Some minority populations underserved by ACA

Some minority populations underserved by ACA

Upstate Business Journal
November 4, 2015

by Ashley Boncimino

While more South Carolinians have health insurance this year than last, the Palmetto State still has the 11th highest uninsured rate in the country, and some communities are gaining ground faster than others.

Take the state’s Hispanic population, for example. The uninsured rate for that ethnic group is more than double that of African-Americans in the state, yet the rate improved more dramatically for African-Americans as well as for the population overall. The same goes for the state’s low-income population, or people who make $25,000 per year or less, in which more than a fifth report not having health insurance, according to an Upstate Business Journal analysis of U.S. Census data.

This week marks the start of the third enrollment period for health insurance under the Affordable Care Act. That means health care providers, nonprofits, health navigators, brokers, insurance agencies and others are wrestling with the challenge of reaching the more than 700,000 South Carolinians still without health insurance.

The challenge is as much of a cost-savings plan and business opportunity as it is bettering people’s lives, according to Roz Goodwin, vice president for community engagement with the South Carolina Hospital Association.

“Health insurance is something they understand, they need and want,” she said. “Until now, for a bulk of our population it’s that it’s not affordable.”

Goodwin works with organizations across the state on educating and connecting more people with health insurance, including those who might have subsidies or other resources to help pay for it. They meet regularly and collaborate to plan enrollment events, share best practices and strategize about how to most effectively reach those populations.

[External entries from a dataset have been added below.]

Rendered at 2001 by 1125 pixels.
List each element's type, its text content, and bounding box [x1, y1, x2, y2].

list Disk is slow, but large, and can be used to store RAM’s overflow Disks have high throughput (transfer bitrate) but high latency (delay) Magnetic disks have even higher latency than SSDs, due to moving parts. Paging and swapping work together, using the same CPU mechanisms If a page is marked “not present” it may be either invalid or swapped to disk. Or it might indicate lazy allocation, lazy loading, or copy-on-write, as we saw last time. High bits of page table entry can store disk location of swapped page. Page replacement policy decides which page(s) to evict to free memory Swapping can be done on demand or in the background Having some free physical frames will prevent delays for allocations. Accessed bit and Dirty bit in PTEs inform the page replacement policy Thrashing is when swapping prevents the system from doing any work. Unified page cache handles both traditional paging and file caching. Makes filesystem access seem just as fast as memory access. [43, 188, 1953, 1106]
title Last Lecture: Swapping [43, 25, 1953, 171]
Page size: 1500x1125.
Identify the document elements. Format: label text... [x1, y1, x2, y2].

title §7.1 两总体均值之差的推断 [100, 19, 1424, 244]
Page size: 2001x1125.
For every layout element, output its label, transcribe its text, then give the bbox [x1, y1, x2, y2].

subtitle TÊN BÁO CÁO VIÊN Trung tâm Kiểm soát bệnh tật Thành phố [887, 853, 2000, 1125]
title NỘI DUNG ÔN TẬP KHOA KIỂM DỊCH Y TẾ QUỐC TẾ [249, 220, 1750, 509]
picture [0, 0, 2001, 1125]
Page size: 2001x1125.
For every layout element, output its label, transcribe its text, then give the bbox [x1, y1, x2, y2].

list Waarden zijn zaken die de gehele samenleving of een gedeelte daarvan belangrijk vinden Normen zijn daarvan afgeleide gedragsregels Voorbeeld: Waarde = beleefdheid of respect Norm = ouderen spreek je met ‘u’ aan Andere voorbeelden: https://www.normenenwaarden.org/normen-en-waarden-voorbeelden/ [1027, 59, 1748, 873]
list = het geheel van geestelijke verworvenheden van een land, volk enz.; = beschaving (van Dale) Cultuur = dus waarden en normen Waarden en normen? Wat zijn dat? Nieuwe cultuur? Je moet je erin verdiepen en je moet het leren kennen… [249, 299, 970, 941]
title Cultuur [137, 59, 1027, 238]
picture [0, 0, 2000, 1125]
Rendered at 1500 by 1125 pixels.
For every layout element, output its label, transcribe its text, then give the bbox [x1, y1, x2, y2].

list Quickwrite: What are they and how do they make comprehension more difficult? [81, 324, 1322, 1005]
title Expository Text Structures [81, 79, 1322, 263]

Marriage is a huge life event that affects your health insurance status, for example, so they might send someone to a bridal show, she said. The same goes for churches, community centers, libraries, even chambers of commerce, she said.

“It’s about getting them through organizations that they already trust and are connected with,” she said. “We’re not waiting for patients to come into our hospitals to seek coverage. … We’re going into the community.”

Hospitals are required by law to serve patients who show up in the emergency room, regardless of health insurance, which means the uninsured are a huge line item for hospitals, she said. In addition, health coverage often represents preventive care that leads to better treatment that might circumvent more costly procedures and care down the line. While it’s certainly a new undertaking for hospitals, she said, “it’s one we feel a responsibility to take on.”

Here in the Upstate, Greer-based insurance broker Guy Furay said he’s changed his business to take aim at the underserved Hispanic and African-American communities in the region. Two recent hires include a 10-year insurance veteran who has already been successful in reaching the African-American community in Greenville, as well as a trilingual employee to help break down communication and trust barriers with Hispanic communities.

“Someone in the African-American community might not really understand what the law does, how it all works. It’s not rolled out in the easiest way possible,” said Furay, who runs The Insurance Source in the Upstate. “The reason why someone in the Hispanic community – some of which would benefit a lot from the ACA – might not use it is they don’t know or they don’t trust. We’re trying to break down barriers.”

Because the law is so new, researchers have not had much time to look into why certain segments of the population are harder to reach with health coverage resources, said Myriam Torres, director of the Consortium for Latino Immigration Studies and a clinical assistant professor at the University of South Carolina.

“We see right now the behavior, the demographics of the population is changing, meaning probably more than half of the Latino population in South Carolina is either born here or naturalized citizens … which means we have many more people eligible for the Affordable Care Act,” she said, noting that researchers would have to wait for more data. “Latinos are spending out of pocket lots of money for health care, so it is a need to have coverage, and it has been for, I guess, every population in the United States.”

Part of the problem for South Carolinians is the coverage gap, where an estimated 135,000 state residents are too poor for coverage through the Affordable Care Act but too rich for Medicaid. South Carolina – along with many other states – elected not to expand Medicaid, which remains a significant predictor for the state’s uninsured rate.

While South Carolina has remained staunchly against expanding Medicaid, other options are out there, said Goodwin. Last month saw the launch of Palmetto Plus, a proposal for a private-option solution to the coverage gap backed by a coalition of South Carolina nonprofits, statewide associations, business leaders and the SC Small Business Chamber of Commerce. According to the advocacy group, such a proposal would save the state money, help more than 100,000 South Carolinians and create jobs.

Until that happens, nonprofits, providers and brokers will have to keep trying, said Torres.

“They are trying to do outreach to the population,” she said. “Our population is a population that definitely will get it if it is affordable. There are options.”